而陸棉就是這樣一位視美術為生命的藝考生。

濱城鍾恆藝術中學是濱城最好的藝術高中,在國內也是赫赫有名。算得上是最頂尖的藝術高中之一。

“畫了這麼久,就是為了你啊。”陸棉望着眼前的濱藝,不禁慨嘆。

橙色主調的教學樓,一眼望去給人一種心底燃燒的活力;整體建築風格偏美型又不缺乏力量感;校園內零落着幾處雕像和藝術展品。

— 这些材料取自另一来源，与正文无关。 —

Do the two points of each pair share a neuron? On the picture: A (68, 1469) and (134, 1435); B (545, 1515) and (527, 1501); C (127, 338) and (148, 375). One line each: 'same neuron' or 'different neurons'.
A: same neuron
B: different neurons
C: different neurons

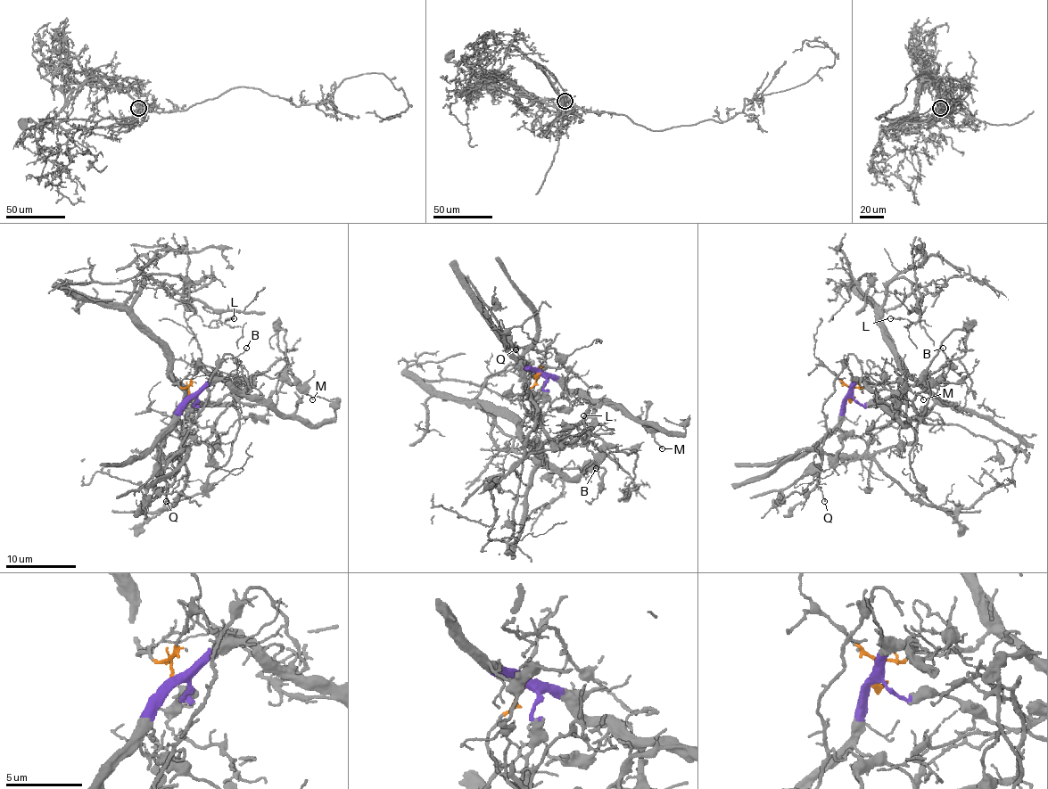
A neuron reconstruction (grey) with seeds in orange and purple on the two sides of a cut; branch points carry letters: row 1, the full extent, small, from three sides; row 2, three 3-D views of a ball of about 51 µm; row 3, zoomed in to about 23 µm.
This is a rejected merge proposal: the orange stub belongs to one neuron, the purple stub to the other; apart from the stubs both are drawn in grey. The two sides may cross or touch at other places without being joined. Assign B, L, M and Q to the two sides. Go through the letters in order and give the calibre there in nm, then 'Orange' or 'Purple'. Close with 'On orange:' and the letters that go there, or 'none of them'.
B: Thickness 100 nm. Purple
L: Thickness 110 nm. Orange
M: Thickness 110 nm. Purple
Q: Thickness 110 nm. Purple
On orange: L

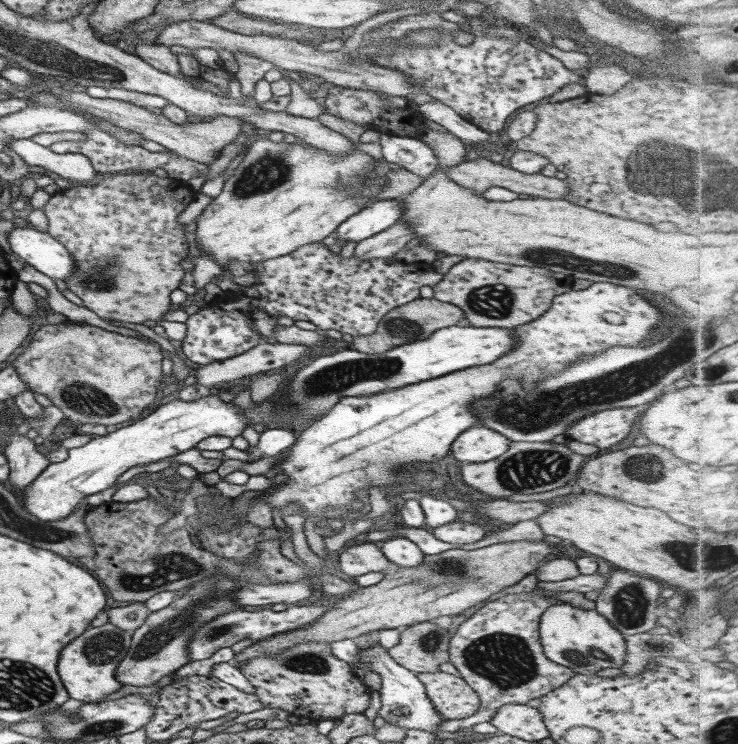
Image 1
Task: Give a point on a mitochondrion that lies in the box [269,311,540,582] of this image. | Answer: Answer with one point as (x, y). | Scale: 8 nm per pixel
(338, 376)

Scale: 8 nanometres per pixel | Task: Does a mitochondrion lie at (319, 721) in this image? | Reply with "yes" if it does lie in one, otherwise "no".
no

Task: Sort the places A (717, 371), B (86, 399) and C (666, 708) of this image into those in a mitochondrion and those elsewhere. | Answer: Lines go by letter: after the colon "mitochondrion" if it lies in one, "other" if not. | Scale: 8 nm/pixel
A: mitochondrion
B: mitochondrion
C: other

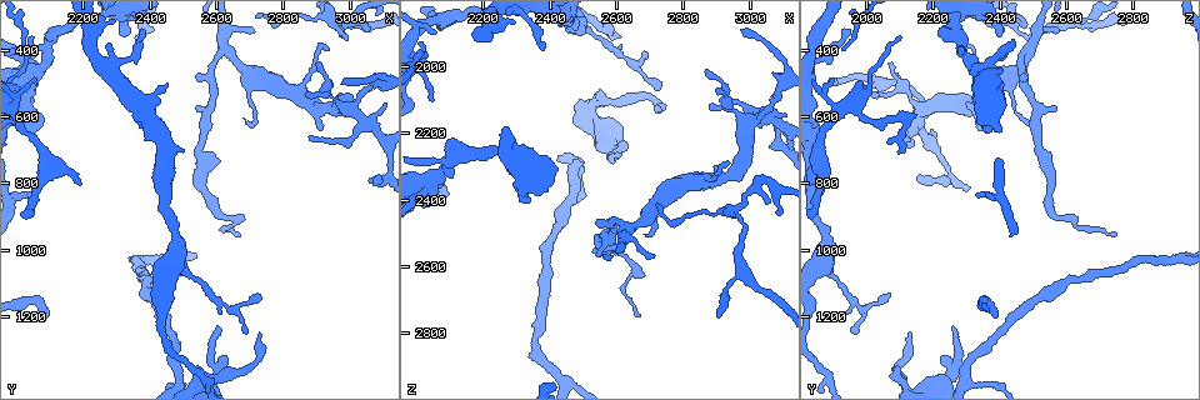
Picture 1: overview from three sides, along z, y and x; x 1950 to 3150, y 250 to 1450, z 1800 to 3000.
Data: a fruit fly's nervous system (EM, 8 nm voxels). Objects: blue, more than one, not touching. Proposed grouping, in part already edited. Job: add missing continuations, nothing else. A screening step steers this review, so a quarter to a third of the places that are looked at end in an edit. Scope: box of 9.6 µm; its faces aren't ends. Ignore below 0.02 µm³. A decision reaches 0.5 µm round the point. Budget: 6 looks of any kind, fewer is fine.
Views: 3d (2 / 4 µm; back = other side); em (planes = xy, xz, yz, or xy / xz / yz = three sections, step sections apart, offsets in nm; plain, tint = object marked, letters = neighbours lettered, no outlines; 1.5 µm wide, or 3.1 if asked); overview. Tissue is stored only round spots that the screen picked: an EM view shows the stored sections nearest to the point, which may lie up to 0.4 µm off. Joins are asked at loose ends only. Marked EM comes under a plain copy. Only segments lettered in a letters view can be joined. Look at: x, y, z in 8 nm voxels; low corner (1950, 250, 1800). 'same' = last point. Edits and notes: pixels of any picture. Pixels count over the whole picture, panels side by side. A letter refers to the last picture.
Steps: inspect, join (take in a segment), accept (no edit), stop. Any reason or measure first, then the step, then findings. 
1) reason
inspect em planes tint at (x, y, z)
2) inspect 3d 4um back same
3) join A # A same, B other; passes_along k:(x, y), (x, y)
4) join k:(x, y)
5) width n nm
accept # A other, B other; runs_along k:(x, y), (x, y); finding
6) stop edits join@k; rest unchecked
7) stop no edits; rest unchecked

inspect em planes letters at (2730, 1250, 2140)

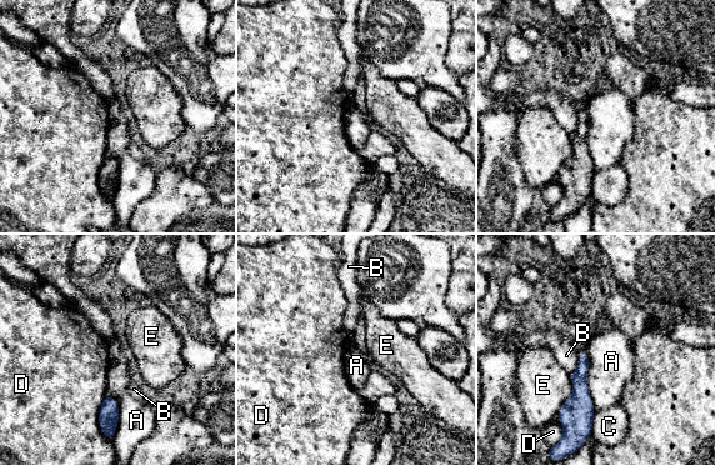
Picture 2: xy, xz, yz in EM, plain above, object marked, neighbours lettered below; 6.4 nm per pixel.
accept # A other, B other, C other, D other, E other; none of them fits

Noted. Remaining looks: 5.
tapers out
inspect 3d 2um back at (2980, 500, 1880)

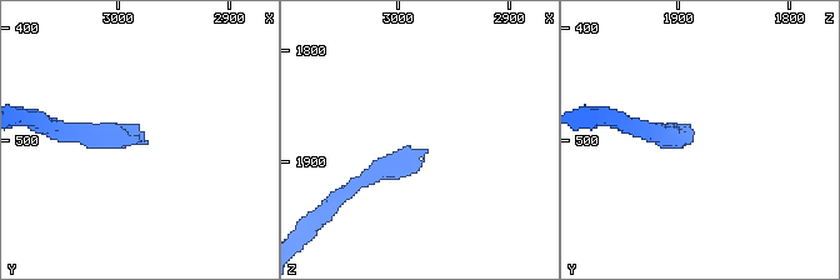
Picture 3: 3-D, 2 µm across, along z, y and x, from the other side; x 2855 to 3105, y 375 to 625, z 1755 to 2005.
now the EM
inspect em xy step 8 letters at (2980, 492, 1888)

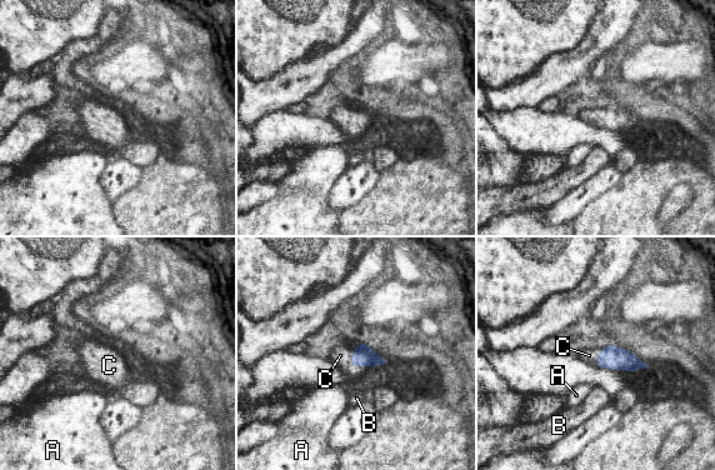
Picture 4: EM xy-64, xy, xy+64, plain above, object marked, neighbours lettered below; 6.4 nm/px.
inspect em xz step 4 letters same

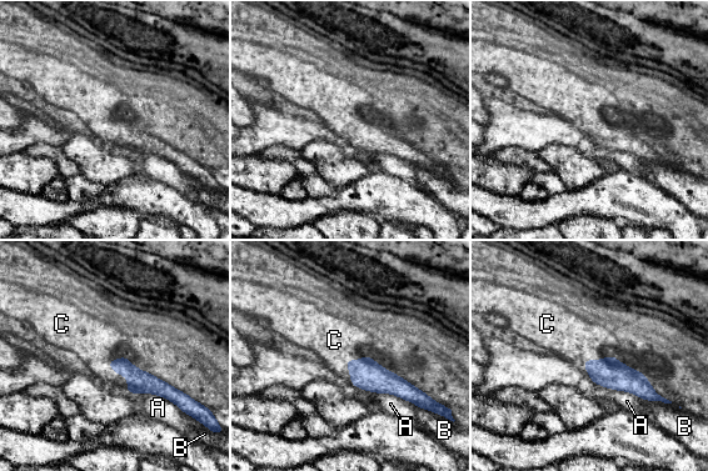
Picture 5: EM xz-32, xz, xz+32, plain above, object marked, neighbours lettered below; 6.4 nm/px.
width 110 nm; longest_contact A 460 nm
join C # A other, B other, C same; the neuron continues

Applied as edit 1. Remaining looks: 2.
see it whole again
inspect overview

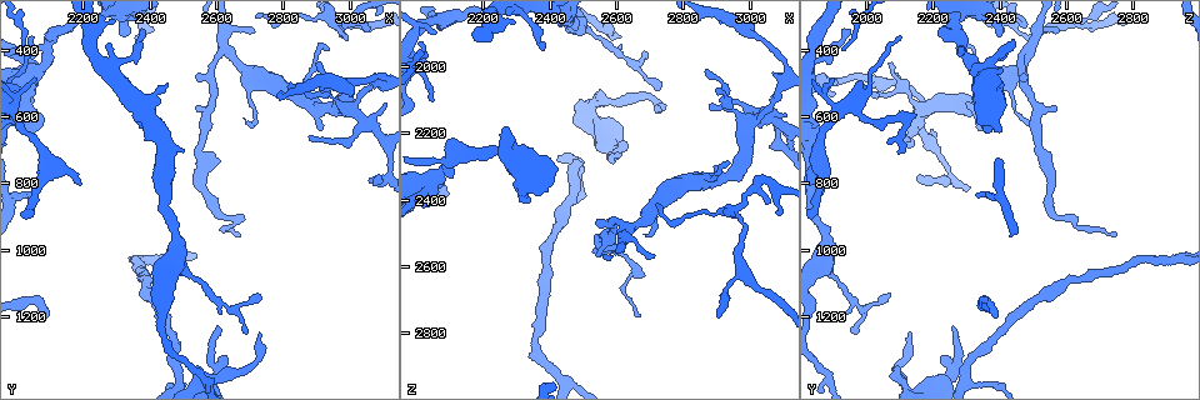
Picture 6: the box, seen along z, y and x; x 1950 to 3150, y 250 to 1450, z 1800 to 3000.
free end
inspect em xz step 4 letters at (2690, 620, 2510)

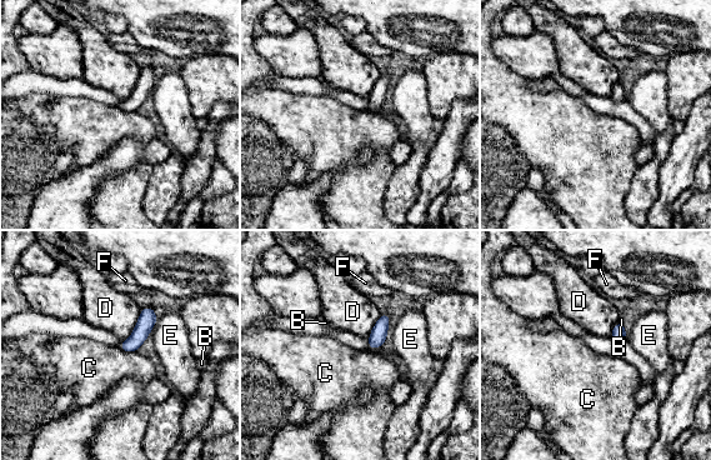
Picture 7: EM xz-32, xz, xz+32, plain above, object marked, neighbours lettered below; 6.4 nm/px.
width 70 nm
accept # B other, C other, D other, E other, F other; border 7:(118, 348), (125, 351), (135, 351); no lettered segment goes on from it

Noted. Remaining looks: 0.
stop edits join@5; rest unchecked

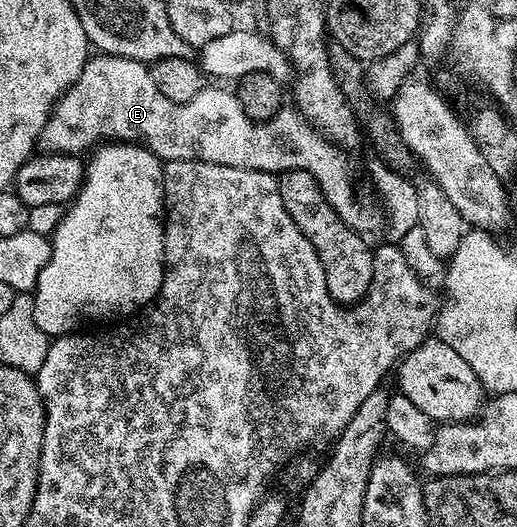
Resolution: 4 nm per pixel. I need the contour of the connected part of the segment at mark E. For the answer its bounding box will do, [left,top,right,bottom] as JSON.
[39,54,201,161]

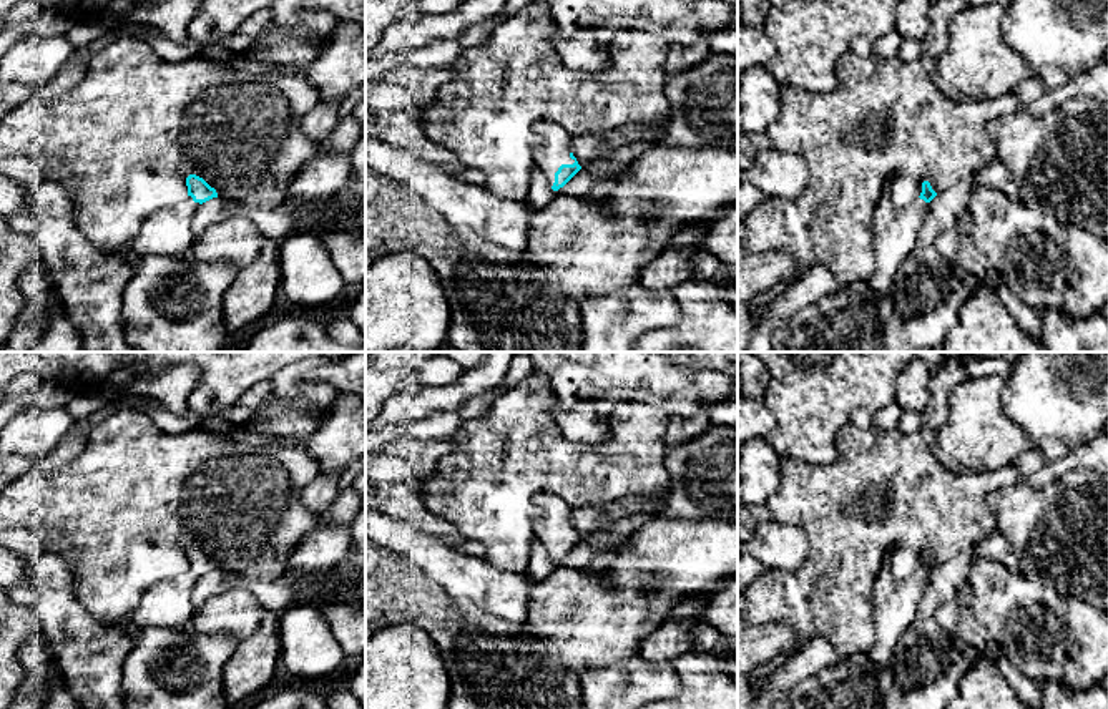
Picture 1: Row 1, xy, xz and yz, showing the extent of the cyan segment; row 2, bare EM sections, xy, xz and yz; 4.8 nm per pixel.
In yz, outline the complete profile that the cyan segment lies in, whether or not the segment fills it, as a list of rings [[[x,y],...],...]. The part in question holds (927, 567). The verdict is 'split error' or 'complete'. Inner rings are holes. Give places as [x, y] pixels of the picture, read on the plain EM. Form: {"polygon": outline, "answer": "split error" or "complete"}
{"polygon": [[[929,553],[910,576],[895,579],[889,561],[884,563],[874,584],[875,641],[869,656],[875,666],[889,666],[900,634],[917,619],[919,601],[929,584],[929,575],[937,568]]], "answer": "split error"}

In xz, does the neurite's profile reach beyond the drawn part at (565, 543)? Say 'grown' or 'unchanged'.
grown

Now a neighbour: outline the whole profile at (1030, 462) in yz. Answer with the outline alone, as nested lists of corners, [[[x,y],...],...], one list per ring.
[[[1030,450],[1030,452],[1020,455],[1013,462],[1013,467],[1020,472],[1020,475],[1023,478],[1033,475],[1035,472],[1038,472],[1045,465],[1047,465],[1045,457],[1037,450]]]

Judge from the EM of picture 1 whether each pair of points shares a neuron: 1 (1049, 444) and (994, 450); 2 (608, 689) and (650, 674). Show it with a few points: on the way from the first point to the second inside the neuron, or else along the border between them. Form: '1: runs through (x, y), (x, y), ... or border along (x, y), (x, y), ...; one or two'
1: border along (1007, 415), (1027, 435), (1032, 449); two
2: runs through (618, 689), (640, 681); one

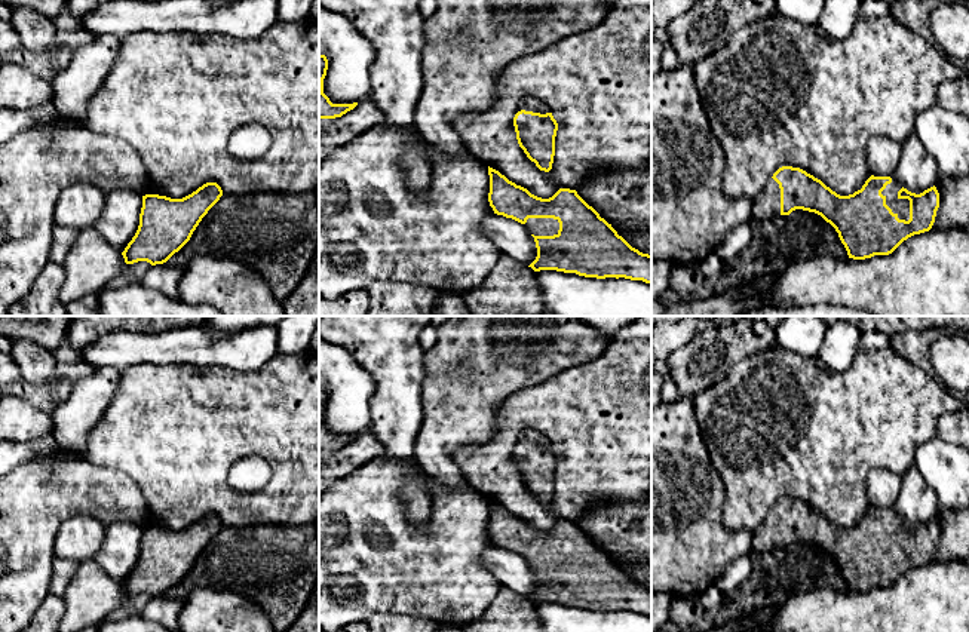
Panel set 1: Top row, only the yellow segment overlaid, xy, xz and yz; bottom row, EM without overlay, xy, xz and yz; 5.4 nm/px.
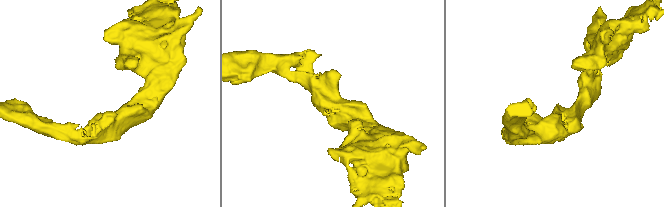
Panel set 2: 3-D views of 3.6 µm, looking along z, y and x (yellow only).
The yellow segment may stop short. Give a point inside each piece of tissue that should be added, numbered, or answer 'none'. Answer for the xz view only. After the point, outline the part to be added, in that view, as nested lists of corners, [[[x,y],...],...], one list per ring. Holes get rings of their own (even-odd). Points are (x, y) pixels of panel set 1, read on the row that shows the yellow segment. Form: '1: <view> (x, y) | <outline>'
1: xz (529, 103) | [[[525,96],[522,99],[522,110],[540,113],[540,114],[551,113],[551,108],[543,101],[537,99],[534,96]]]
2: xz (536, 226) | [[[528,218],[524,226],[534,236],[554,236],[559,230],[559,223],[554,218]]]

進入校門來到操場,一眼看到十幾個學姐舉着“美術”“舞蹈”等牌子分開站着。

陸棉注意到有好幾個學姐都舉着“美術”的牌子,而其他專業只有一兩個。

“果然美術生是最多的。”陸棉想到。

陸棉隨便挑了一個人較少的短髮學姐隊列站好,開始偷偷觀察後來的考生。

最顯眼的肯定是美術生,大包小卷的拿着畫材。

播音生們大都身着西裝,男生穿皮鞋女生穿高跟,帶着精緻的妝造。而且手裏空空,只拿準考證。

“最主要他們都是帥哥美女。”陸棉在心裏吐槽,“還是美術比較考驗功底。”

考國標舞的(也就是體育舞蹈)披着外套,外套裏面隱約露出黑色形體服。

考民族舞的外套里露出來的舞蹈服會更華麗億些。

“這,怎麼還有皮膚這麼黑的,是塗東西了?”陸棉不太懂這些,“考完試加個女生問問。”

排球生和田徑生簡單粗暴許多了,就是運動服。

剩下平平無奇的就是編導生了。

陸棉正看的入神,突然身旁傳來一個糯糯的女聲:“同學,恰個v行嗎?”

轉頭一看,是一個扎着丸子頭的女生。

大概165,五官小巧睫毛翹,皮膚也塗了東西黑的發亮,單看外貌有點鬼馬少女的感覺。

根據前文那一套標準,陸棉斷定這是一個體舞生。

“額,行。”陸棉被她直接要v的行為整不會了。

“還‘恰個v’,這女生挺抽象啊,貼吧沒少看吧。”他在心裏想。

“謝啦。”女生要到綠微轉身就向不遠處另一個帥哥走去。

“這就是交際花嗎。”陸棉看了眼女生髮來的備註:“詹小染”,在心裏默默記下了這個名字。

“果然學藝術的多少都有點不正常,以後遇到了得敬而遠之啊……”

終於,陸棉等到一個和善的老頭和幾個校領導出現在教學樓前的高台階上。

他們稍微講了幾句表示歡迎和祝好運云云場面話,各考生就在漂亮學姐們的帶領下有序進入考場。

“這濱藝好大啊,除開每個學校標配的教學樓和宿舍樓,還有藝術大樓體育館……連食堂都有三層?!”陸棉邊走邊看,在心裏不斷稱讚。

美術生自然是進入藝術大樓考試,登上三樓,陸棉被引入一個大教室。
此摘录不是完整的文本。